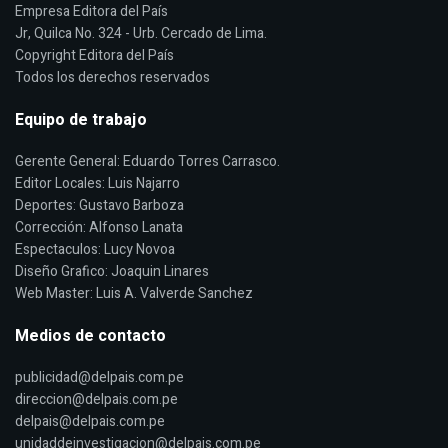
Empresa Editora del País
Jr, Quilca No. 324 - Urb. Cercado de Lima.
Copyright Editora del País
Todos los derechos reservados
Equipo de trabajo
Gerente General: Eduardo Torres Carrasco.
Editor Locales: Luis Najarro
Deportes: Gustavo Barboza
Corrección: Alfonso Lanata
Espectaculos: Lucy Novoa
Diseño Grafico: Joaquin Linares
Web Master: Luis A. Valverde Sanchez
Medios de contacto
publicidad@delpais.com.pe
direccion@delpais.com.pe
delpais@delpais.com.pe
unidaddeinvestigacion@delpais.com.pe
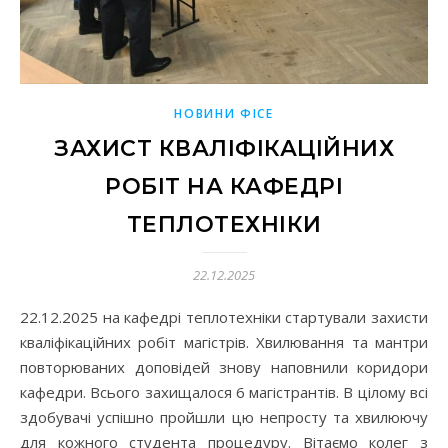
НОВИНИ ФІСЕ
ЗАХИСТ КВАЛІФІКАЦІЙНИХ
РОБІТ НА КАФЕДРІ
ТЕПЛОТЕХНІКИ
22.12.2025
22.12.2025 на кафедрі теплотехніки стартували захисти
кваліфікаційних робіт магістрів. Хвилювання та мантри
повторюваних доповідей знову наповнили коридори
кафедри. Всього захищалося 6 магістрантів. В цілому всі
здобувачі успішно пройшли цю непросту та хвилюючу
для кожного студента процедуру. Вітаємо колег з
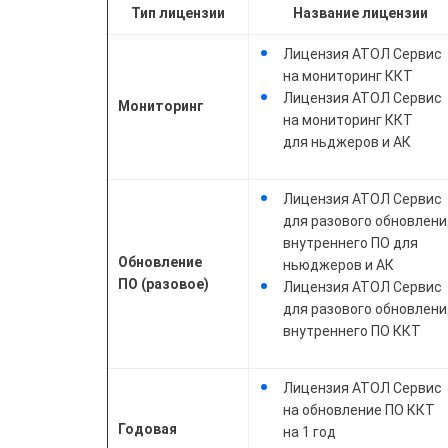
Тип лицензии
Название лицензии
Лицензия АТОЛ Сервис
на мониторинг ККТ
Лицензия АТОЛ Сервис
Мониторинг
на мониторинг ККТ
для ньджеров и АК
Лицензия АТОЛ Сервис
для разового обновлени
внутреннего ПО для
Обновление
ньюджеров и АК
ПО (разовое)
Лицензия АТОЛ Сервис
для разового обновлени
внутреннего ПО ККТ
Лицензия АТОЛ Сервис
на обновление ПО ККТ
Годовая
на 1 год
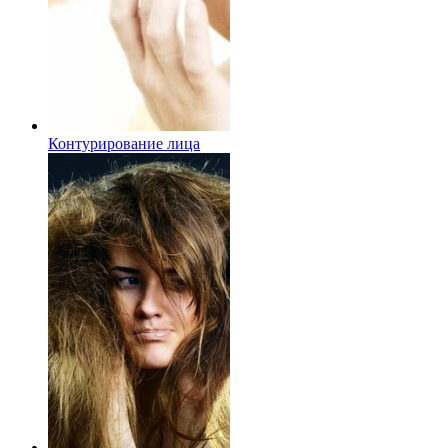
Контурирование лица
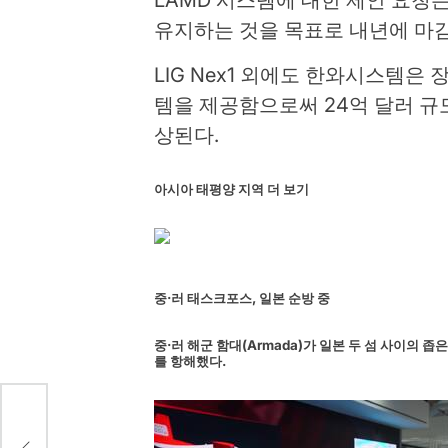
유지하는 것을 목표로 내년에 마
LIG Nex1 외에도 한와시스템은
템을 제공함으로써 24억 달러 규
상된다.
아시아 태평양 지역 더 보기
중·러 태스크포스, 일본 순방 중
중·러 해군 함대(Armada)가 일본 두 섬 사이의 
를 항해했다.
나이
공편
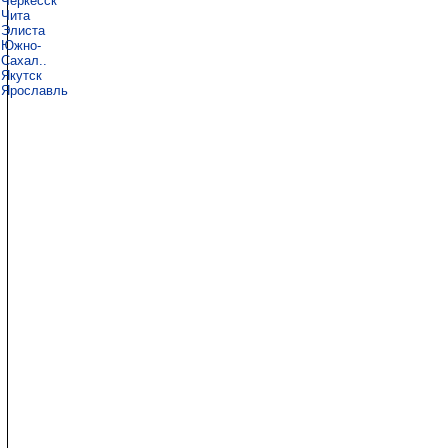
Черкесск
Чита
Элиста
Южно-
Сахал..
Якутск
Ярославль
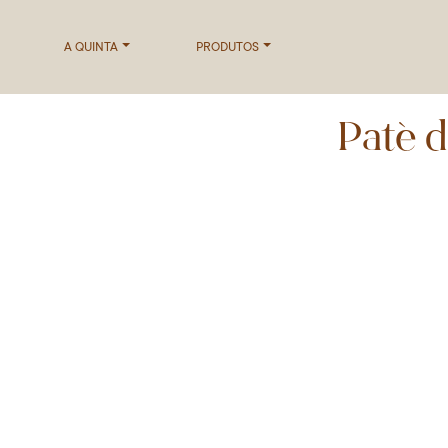
A QUINTA
PRODUTOS
Paté d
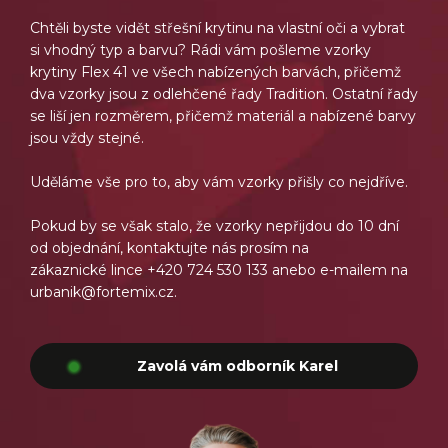
Chtěli byste vidět střešní krytinu na vlastní oči a vybrat
si vhodný typ a barvu? Rádi vám pošleme vzorky
krytiny Flex 41 ve všech nabízených barvách, přičemž
dva vzorky jsou z odlehčené řady Tradition. Ostatní řady
se liší jen rozměrem, přičemž materiál a nabízené barvy
jsou vždy stejné.
Uděláme vše pro to, aby vám vzorky přišly co nejdříve.
Pokud by se však stalo, že vzorky nepřijdou do 10 dní
od objednání, kontaktujte nás prosím na
zákaznické lince +420 724 530 133 anebo e-mailem na
urbanik@fortemix.cz.
Zavolá vám odborník Karel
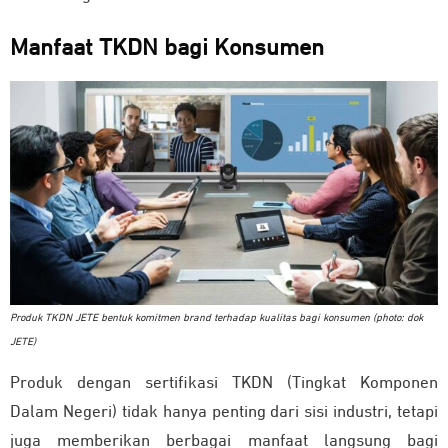
Manfaat TKDN bagi Konsumen
Produk TKDN JETE bentuk komitmen brand terhadap kualitas bagi konsumen (photo: dok
JETE)
Produk dengan sertifikasi TKDN (Tingkat Komponen
Dalam Negeri) tidak hanya penting dari sisi industri, tetapi
juga memberikan berbagai manfaat langsung bagi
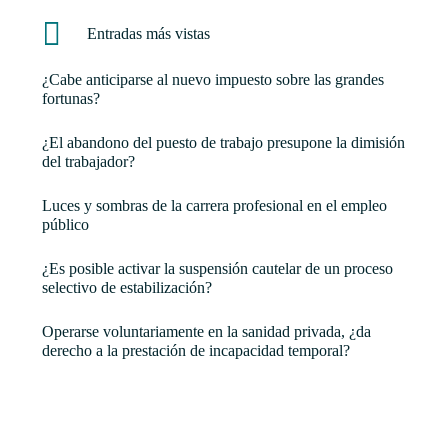
Entradas más vistas
¿Cabe anticiparse al nuevo impuesto sobre las grandes
fortunas?
¿El abandono del puesto de trabajo presupone la dimisión
del trabajador?
Luces y sombras de la carrera profesional en el empleo
público
¿Es posible activar la suspensión cautelar de un proceso
selectivo de estabilización?
Operarse voluntariamente en la sanidad privada, ¿da
derecho a la prestación de incapacidad temporal?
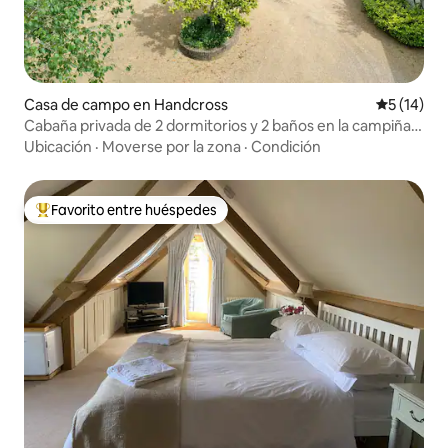
Casa de campo en Handcross
Calificaci
5 (14)
Cabaña privada de 2 dormitorios y 2 baños en la campiña
de Sussex
Ubicación
·
Moverse por la zona
·
Condición
Favorito entre huéspedes
Favorito entre huéspedes preferido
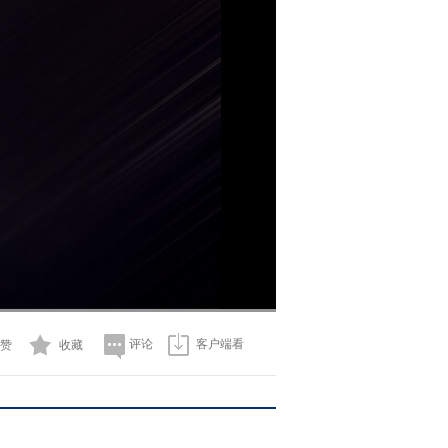
评论
客户端看
赞
收藏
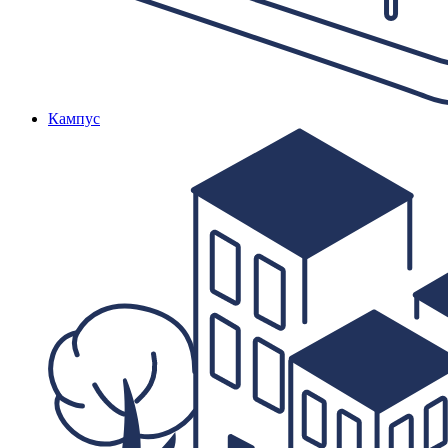
Кампус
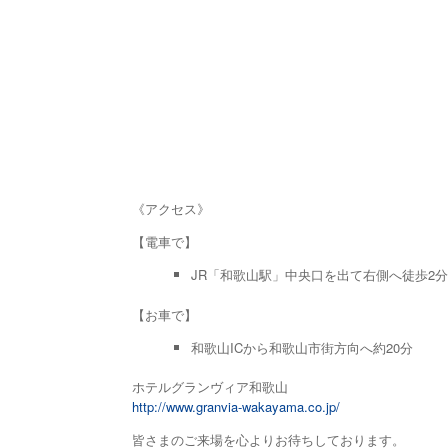
《アクセス》
【電車で】
JR「和歌山駅」中央口を出て右側へ徒歩2分
【お車で】
和歌山ICから和歌山市街方向へ約20分
ホテルグランヴィア和歌山
http://www.granvia-wakayama.co.jp/
皆さまのご来場を心よりお待ちしております。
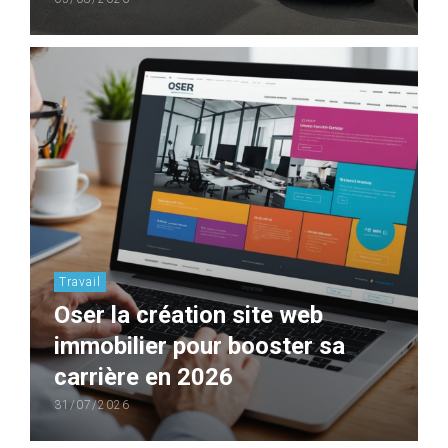
Travail
Oser la création site web
immobilier pour booster sa
carrière en 2026
31/07/2026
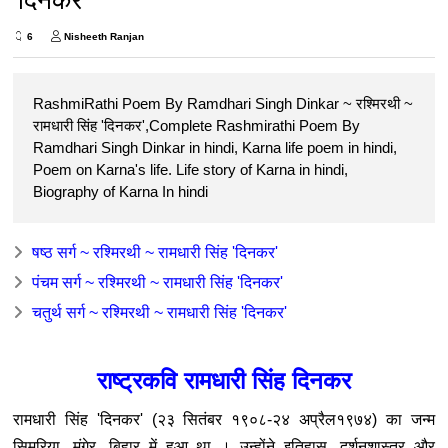
6
Nisheeth Ranjan
RashmiRathi Poem By Ramdhari Singh Dinkar ~ रश्मिरथी ~
रामधारी सिंह 'दिनकर',Complete Rashmirathi Poem By
Ramdhari Singh Dinkar in hindi, Karna life poem in hindi,
Poem on Karna's life. Life story of Karna in hindi,
Biography of Karna In hindi
षष्ठ सर्ग ~ रश्मिरथी ~ रामधारी सिंह 'दिनकर'
पंचम सर्ग ~ रश्मिरथी ~ रामधारी सिंह 'दिनकर'
चतुर्थ सर्ग ~ रश्मिरथी ~ रामधारी सिंह 'दिनकर'
राष्ट्रकवि रामधारी सिंह दिनकर
रामधारी सिंह 'दिनकर' (२३ सितंबर १९०८-२४ अप्रैल१९७४) का जन्म
सिमरिया, मुंगेर, बिहार में हुआ था । उन्होंने इतिहास, दर्शनशास्त्र और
____
— Directions —
Reproduce every line of text in the material above verbatim, keeping the original line breaks and leaving out the picture markers.

— Reply to the exercise —
Empresa Editora del País
Jr, Quilca No. 324 - Urb. Cercado de Lima.
Copyright Editora del País
Todos los derechos reservados
Equipo de trabajo
Gerente General: Eduardo Torres Carrasco.
Editor Locales: Luis Najarro
Deportes: Gustavo Barboza
Corrección: Alfonso Lanata
Espectaculos: Lucy Novoa
Diseño Grafico: Joaquin Linares
Web Master: Luis A. Valverde Sanchez
Medios de contacto
publicidad@delpais.com.pe
direccion@delpais.com.pe
delpais@delpais.com.pe
unidaddeinvestigacion@delpais.com.pe
НОВИНИ ФІСЕ
ЗАХИСТ КВАЛІФІКАЦІЙНИХ
РОБІТ НА КАФЕДРІ
ТЕПЛОТЕХНІКИ
22.12.2025
22.12.2025 на кафедрі теплотехніки стартували захисти
кваліфікаційних робіт магістрів. Хвилювання та мантри
повторюваних доповідей знову наповнили коридори
кафедри. Всього захищалося 6 магістрантів. В цілому всі
здобувачі успішно пройшли цю непросту та хвилюючу
для кожного студента процедуру. Вітаємо колег з
Тип лицензии
Название лицензии
Лицензия АТОЛ Сервис
на мониторинг ККТ
Лицензия АТОЛ Сервис
Мониторинг
на мониторинг ККТ
для ньджеров и АК
Лицензия АТОЛ Сервис
для разового обновлени
внутреннего ПО для
Обновление
ньюджеров и АК
ПО (разовое)
Лицензия АТОЛ Сервис
для разового обновлени
внутреннего ПО ККТ
Лицензия АТОЛ Сервис
на обновление ПО ККТ
Годовая
на 1 год
Контурирование лица
유지하는 것을 목표로 내년에 마
LIG Nex1 외에도 한와시스템은
템을 제공함으로써 24억 달러 규
상된다.
아시아 태평양 지역 더 보기
중·러 태스크포스, 일본 순방 중
중·러 해군 함대(Armada)가 일본 두 섬 사이의 
를 항해했다.
나이
공편
Черкесск
Чита
Элиста
Южно-
Сахал..
Якутск
Ярославль
A QUINTA
PRODUTOS
Paté d
Chtěli byste vidět střešní krytinu na vlastní oči a vybrat
si vhodný typ a barvu? Rádi vám pošleme vzorky
krytiny Flex 41 ve všech nabízených barvách, přičemž
dva vzorky jsou z odlehčené řady Tradition. Ostatní řady
se liší jen rozměrem, přičemž materiál a nabízené barvy
jsou vždy stejné.
Uděláme vše pro to, aby vám vzorky přišly co nejdříve.
Pokud by se však stalo, že vzorky nepřijdou do 10 dní
od objednání, kontaktujte nás prosím na
zákaznické lince +420 724 530 133 anebo e-mailem na
urbanik@fortemix.cz.
Zavolá vám odborník Karel
Manfaat TKDN bagi Konsumen
Produk TKDN JETE bentuk komitmen brand terhadap kualitas bagi konsumen (photo: dok
JETE)
Produk dengan sertifikasi TKDN (Tingkat Komponen
Dalam Negeri) tidak hanya penting dari sisi industri, tetapi
juga memberikan berbagai manfaat langsung bagi
Entradas más vistas
¿Cabe anticiparse al nuevo impuesto sobre las grandes
fortunas?
¿El abandono del puesto de trabajo presupone la dimisión
del trabajador?
Luces y sombras de la carrera profesional en el empleo
público
¿Es posible activar la suspensión cautelar de un proceso
selectivo de estabilización?
Operarse voluntariamente en la sanidad privada, ¿da
derecho a la prestación de incapacidad temporal?
Casa de campo en Handcross
Calificaci
5 (14)
Cabaña privada de 2 dormitorios y 2 baños en la campiña
de Sussex
Ubicación
·
Moverse por la zona
·
Condición
Favorito entre huéspedes
Favorito entre huéspedes preferido
评论
客户端看
赞
收藏
Кампус
《アクセス》
【電車で】
JR「和歌山駅」中央口を出て右側へ徒歩2分
【お車で】
和歌山ICから和歌山市街方向へ約20分
ホテルグランヴィア和歌山
http://www.granvia-wakayama.co.jp/
皆さまのご来場を心よりお待ちしております。
Travail
Oser la création site web
immobilier pour booster sa
carrière en 2026
31/07/2026
6
Nisheeth Ranjan
RashmiRathi Poem By Ramdhari Singh Dinkar ~ रश्मिरथी ~
रामधारी सिंह 'दिनकर',Complete Rashmirathi Poem By
Ramdhari Singh Dinkar in hindi, Karna life poem in hindi,
Poem on Karna's life. Life story of Karna in hindi,
Biography of Karna In hindi
षष्ठ सर्ग ~ रश्मिरथी ~ रामधारी सिंह 'दिनकर'
पंचम सर्ग ~ रश्मिरथी ~ रामधारी सिंह 'दिनकर'
चतुर्थ सर्ग ~ रश्मिरथी ~ रामधारी सिंह 'दिनकर'
राष्ट्रकवि रामधारी सिंह दिनकर
रामधारी सिंह 'दिनकर' (२३ सितंबर १९०८-२४ अप्रैल१९७४) का जन्म
सिमरिया, मुंगेर, बिहार में हुआ था । उन्होंने इतिहास, दर्शनशास्त्र और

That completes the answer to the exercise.